Jules Verne

Il en coûterait peut-être quelques milliers de roubles à son journal, mais son journal serait le premier informé. La France attendrait!

On conçoit la fureur d'Alcide Jolivet, qui, en toute autre circonstance, eût trouvé que c'était de bonne guerre. Il voulut même obliger l'employé à recevoir sa dépêche, de préférence à celle de son confrère.

«C'est le droit de monsieur,» répondit tranquillement l'employé, en montrant Harry Blount, et en lui souriant d'un air aimable.

Et il continua de transmettre fidèlement au _Daily-Telegraph_ le premier verset du livre saint.

Pendant qu'il opérait, Harry Blount alla tranquillement à la fenêtre, et, sa lorgnette aux yeux, il observa ce qui se passait aux environs de Kolyvan, afin de compléter ses informations.

Quelques instants après, il reprit sa place au guichet et ajouta à son télégramme:

_«Deux églises sont en flammes. L'incendie parait gagner sur la droite. La terre était informe et toute nue; les ténèbres couvraient la face de l'abîme....»_

Alcide Jolivet eut tout simplement une envie féroce d'étrangler l'honorable correspondant du _Daily-Telegraph._

Il interpella encore une fois l'employé, qui, toujours impassible, lui répondit simplement:

«C'est son droit, monsieur, c'est son droit... à dix kopeks par mot.»

Et il télégraphia la nouvelle suivante, que lui apporta Harry Blount:

_«Des fuyards russes s'échappent de la ville. Or, Dieu dit que la lumière soit faite, et la lumière fut faite!...»_

Alcide Jolivet enrageait littéralement.

Cependant, Harry Blount était retourné près de la fenêtre, mais, cette fois, distrait sans doute par l'intérêt du spectacle qu'il avait sous les yeux, il prolongea un peu trop longtemps son observation. Aussi, lorsque l'employé eut fini de télégraphier le troisième verset de la Bible, Alcide Jolivet prit-il sans faire de bruit sa place au guichet, et, ainsi qu'avait fait son confrère, après avoir déposé tout doucement une respectable pile de roubles sur la tablette, il remit sa dépêche, que l'employé lut à haute voix:

_«Madeleine Jolivet, «10, Faubourg-Montmartre (Paris). «De Kolyvan, gouvernement d'Omsk, Sibérie, 6 août. «Les fuyards s'échappent de la ville. Russes battus. Poursuite acharnée de la cavalerie tartare....»_

Et lorsqu'Harry Blount levait, il entendit Alcide Jolivet qui complétait son télégramme en chantonnant d'une voix moqueuse:

Il est un petit homme, Tout habillé de gris, Dans Paris!...

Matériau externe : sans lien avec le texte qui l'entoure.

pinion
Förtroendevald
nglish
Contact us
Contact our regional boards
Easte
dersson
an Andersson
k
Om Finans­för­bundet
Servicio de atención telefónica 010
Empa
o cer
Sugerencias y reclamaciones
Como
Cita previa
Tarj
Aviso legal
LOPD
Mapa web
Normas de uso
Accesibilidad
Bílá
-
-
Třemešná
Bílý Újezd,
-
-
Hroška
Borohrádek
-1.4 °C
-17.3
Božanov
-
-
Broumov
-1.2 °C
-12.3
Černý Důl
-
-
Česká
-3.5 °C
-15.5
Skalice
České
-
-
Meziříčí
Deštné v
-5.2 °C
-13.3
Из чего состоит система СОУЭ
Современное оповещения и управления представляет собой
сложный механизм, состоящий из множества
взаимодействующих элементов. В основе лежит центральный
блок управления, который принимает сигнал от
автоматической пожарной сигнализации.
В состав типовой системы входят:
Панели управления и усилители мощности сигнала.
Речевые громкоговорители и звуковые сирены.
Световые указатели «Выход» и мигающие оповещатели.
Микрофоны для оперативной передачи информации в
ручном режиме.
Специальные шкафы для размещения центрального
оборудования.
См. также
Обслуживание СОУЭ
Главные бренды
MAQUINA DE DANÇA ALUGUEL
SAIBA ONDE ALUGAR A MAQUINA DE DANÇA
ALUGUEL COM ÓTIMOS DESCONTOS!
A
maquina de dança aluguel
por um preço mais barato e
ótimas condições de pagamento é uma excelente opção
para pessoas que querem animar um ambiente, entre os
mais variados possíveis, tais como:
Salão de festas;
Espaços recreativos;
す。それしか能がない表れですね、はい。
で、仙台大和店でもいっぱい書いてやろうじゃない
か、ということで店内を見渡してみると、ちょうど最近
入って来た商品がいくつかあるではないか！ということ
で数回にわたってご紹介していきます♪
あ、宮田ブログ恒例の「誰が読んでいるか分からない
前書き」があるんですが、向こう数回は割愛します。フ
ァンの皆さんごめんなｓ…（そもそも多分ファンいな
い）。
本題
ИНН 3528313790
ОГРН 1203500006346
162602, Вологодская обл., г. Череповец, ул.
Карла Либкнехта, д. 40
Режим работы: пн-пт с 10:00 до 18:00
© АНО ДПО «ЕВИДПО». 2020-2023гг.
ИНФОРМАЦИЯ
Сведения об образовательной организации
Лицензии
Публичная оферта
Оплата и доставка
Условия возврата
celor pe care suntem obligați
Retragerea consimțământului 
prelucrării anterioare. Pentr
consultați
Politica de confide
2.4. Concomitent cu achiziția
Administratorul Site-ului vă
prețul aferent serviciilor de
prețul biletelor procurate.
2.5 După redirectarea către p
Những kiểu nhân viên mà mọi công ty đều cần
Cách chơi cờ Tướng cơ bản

Trouvant inconvenant de mêler, comme l'avait osé faire son confrère, le sacré au profane, Alcide Jolivet répondait par un joyeux refrain de Béranger aux versets de la Bible.

«Aoh! fit Harry Blount.

--C'est comme cela,» répondit Alcide Jolivet.

Cependant, la situation s'aggravait autour de Kolyvan. La bataille se rapprochait, et les détonations éclataient avec une violence extrême.

En ce moment, une commotion ébranla le poste télégraphique.

Un obus venait de trouer la muraille, et un nuage de poussière emplissait la salle des transmissions.

Alcide Jolivet finissait alors d'écrire ces vers:

Joufflu comme une pomme, Qui, sans un sou comptant...

mais, s'arrêter, se précipiter sur l'obus, le prendre à deux mains avant qu'il eût éclaté, le jeter par la fenêtre et revenir au guichet, ce fut pour lui l'affaire d'un instant.

Cinq secondes plus tard, l'obus éclatait au dehors.

Mais, continuant à libeller son télégramme avec le plus beau sang-froid du monde, Alcide Jolivet écrivit:

_«Obus de six a fait sauter la muraille du poste télégraphique. En attendons quelques autres du même calibre....»_

Pour Michel Strogoff, il n'était pas douteux que les Russes ne fussent repoussés de Kolyvan. Sa dernière ressource était donc de se jeter à travers la steppe méridionale.

Mais alors une fusillade terrible éclata près du poste télégraphique, et une grêle de balles fit sauter les vitres de la fenêtre.

Harry Blount, frappé à l'épaule, tomba à terre.

Alcide Jolivet allait, à ce moment même, transmettre ce supplément de dépêche:

_«Harry Blount, correspondant du _Daily Telegraph_, tombe à mon côté, frappé d'un éclat de muraille....»_ quand l'impassible employé lui dit avec son calme inaltérable:

«Monsieur, le fil est brisé.»

Et, quittant son guichet, il prit tranquillement son chapeau, qu'il brossa du coude, et, toujours souriant, sortit par une petite porte que Michel Strogoff n'avait pas aperçue.